# [The task]
In the listing below, start your output at the line with "EQUITY & INCLUSION WORKSHOPS | PRESENTATIONS" and end it after the line with "Jan 2020: Inclusive", copying every line exactly.

Start of Supplied records

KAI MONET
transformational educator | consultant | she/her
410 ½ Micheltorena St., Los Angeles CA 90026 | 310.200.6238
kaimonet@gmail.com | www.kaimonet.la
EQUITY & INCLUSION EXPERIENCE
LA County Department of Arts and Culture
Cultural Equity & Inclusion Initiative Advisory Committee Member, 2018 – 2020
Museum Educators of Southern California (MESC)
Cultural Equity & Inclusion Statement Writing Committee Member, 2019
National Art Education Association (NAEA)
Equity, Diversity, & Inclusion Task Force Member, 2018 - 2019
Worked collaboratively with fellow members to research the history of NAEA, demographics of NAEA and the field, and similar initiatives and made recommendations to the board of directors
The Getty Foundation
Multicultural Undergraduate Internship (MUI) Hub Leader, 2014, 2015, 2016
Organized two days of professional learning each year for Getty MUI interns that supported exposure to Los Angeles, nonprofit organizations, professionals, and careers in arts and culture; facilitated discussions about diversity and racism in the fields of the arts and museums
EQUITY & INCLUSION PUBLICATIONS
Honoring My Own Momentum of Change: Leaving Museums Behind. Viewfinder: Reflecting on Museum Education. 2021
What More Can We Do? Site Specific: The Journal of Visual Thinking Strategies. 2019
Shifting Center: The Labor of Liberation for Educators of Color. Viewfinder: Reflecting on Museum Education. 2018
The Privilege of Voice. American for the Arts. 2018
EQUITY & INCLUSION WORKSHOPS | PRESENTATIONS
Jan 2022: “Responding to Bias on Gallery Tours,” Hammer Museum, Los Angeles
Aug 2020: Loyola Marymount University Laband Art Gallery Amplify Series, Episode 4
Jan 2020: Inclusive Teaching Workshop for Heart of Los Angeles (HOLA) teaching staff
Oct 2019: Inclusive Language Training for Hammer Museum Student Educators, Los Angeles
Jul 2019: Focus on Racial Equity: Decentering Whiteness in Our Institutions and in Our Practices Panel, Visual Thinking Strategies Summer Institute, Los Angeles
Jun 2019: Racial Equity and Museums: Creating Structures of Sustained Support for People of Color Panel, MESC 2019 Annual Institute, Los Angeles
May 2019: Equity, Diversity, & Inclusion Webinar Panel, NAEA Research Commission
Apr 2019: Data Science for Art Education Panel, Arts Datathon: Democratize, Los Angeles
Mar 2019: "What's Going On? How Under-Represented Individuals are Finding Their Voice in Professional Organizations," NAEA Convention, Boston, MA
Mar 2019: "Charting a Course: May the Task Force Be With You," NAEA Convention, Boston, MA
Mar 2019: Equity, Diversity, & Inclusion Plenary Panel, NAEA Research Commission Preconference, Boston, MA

End of Supplied records

# [Exercise solution]
EQUITY & INCLUSION WORKSHOPS | PRESENTATIONS
Jan 2022: “Responding to Bias on Gallery Tours,” Hammer Museum, Los Angeles
Aug 2020: Loyola Marymount University Laband Art Gallery Amplify Series, Episode 4
Jan 2020: Inclusive Teaching Workshop for Heart of Los Angeles (HOLA) teaching staff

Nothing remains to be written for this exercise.